Los Angeles is where you go if you want to hear X at its most raw. The tunes sound dirty and threatening, and that goes double for the lyrics (See "Johnny Hit and Run Paulene"). Wild Gift, though, marks the band's progression towards a more rockabilly approach. Given that the tunes were either '70s leftovers ("I'm Coming Over," "It's Who You Know") or brand new reactions from the recently married songwriting team of Exene Cervenka and John Doe ("White Girl," "In This House That I Call Home"), it's about as literally a crossroads record as one can get.

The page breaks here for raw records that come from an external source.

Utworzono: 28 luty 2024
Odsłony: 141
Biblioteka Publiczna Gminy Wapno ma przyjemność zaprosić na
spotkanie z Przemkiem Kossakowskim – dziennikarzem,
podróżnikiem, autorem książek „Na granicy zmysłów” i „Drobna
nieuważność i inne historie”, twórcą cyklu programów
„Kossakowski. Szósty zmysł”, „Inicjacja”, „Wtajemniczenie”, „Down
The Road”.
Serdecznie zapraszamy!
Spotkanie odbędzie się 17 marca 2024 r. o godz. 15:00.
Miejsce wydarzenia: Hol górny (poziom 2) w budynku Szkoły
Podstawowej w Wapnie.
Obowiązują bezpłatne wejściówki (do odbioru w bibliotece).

Some of the tracks ("We're Desperate," "Adult Books") date all the way back to a 1978 single. "We're Desperate" probably could have been on Los Angeles, but "Adult Books" marks new musical territory for the band, as drummer D.J. Bonebreak and guitarist Billy Zoom rock out a Latin groove as Cervenka and Doe spin another yarn about urban destitution. Another shift can be heard in "White Girl." While Zoom's guitar is as menacing as ever, the band lets mood take precedence over a fast tempo.

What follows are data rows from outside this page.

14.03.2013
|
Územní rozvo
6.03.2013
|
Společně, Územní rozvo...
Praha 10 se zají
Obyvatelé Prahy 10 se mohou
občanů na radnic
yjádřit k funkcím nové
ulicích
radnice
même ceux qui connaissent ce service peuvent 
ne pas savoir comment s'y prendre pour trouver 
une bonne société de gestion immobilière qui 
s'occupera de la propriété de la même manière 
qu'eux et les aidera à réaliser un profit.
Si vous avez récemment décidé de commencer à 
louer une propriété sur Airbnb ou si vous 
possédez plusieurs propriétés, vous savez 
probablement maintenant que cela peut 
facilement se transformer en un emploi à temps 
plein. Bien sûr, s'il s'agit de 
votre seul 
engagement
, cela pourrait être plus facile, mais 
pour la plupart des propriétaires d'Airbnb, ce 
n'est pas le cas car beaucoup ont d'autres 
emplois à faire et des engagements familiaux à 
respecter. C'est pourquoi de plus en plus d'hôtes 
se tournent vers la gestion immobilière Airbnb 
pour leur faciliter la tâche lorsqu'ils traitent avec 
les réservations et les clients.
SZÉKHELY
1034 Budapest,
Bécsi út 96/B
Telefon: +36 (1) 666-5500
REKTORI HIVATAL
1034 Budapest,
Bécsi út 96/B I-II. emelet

Really, though, X's biggest change was in the lyrics. Writing about despair and desolation was always Cervenka and Doe's m.o., but here they start writing about each other. "Beyond and Back" covers their spats ("You took a lot from me / I forgot you were a thief"). "White Girl" expresses Doe's secret lust for another woman. "When Our Love Passed Out on the Couch" retroactively sums up the couple's whole relationship.

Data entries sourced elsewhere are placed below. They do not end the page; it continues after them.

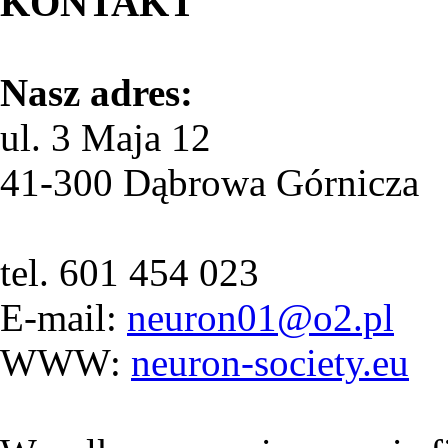
KONTAKT
Nasz adres:
ul. 3 Maja 12
41-300 Dąbrowa Górnicza
tel. 601 454 023
E-mail:
neuron01@o2.pl
WWW:
neuron-society.eu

Ultimately, though, these differences are miniscule. Ain't Love Grand aside, there's a line that stretches through all of X's records. Wild Gift picks up plenty of the darkness heard on Los Angeles while laying the groundwork for the country leanings of Under the Big Black Sun. If anything, it's like a psychobilly record without any horror or sci-fi themes to hide behind, and it's that kind of grit that makes it one of the saddest and greatest punk albums of all time.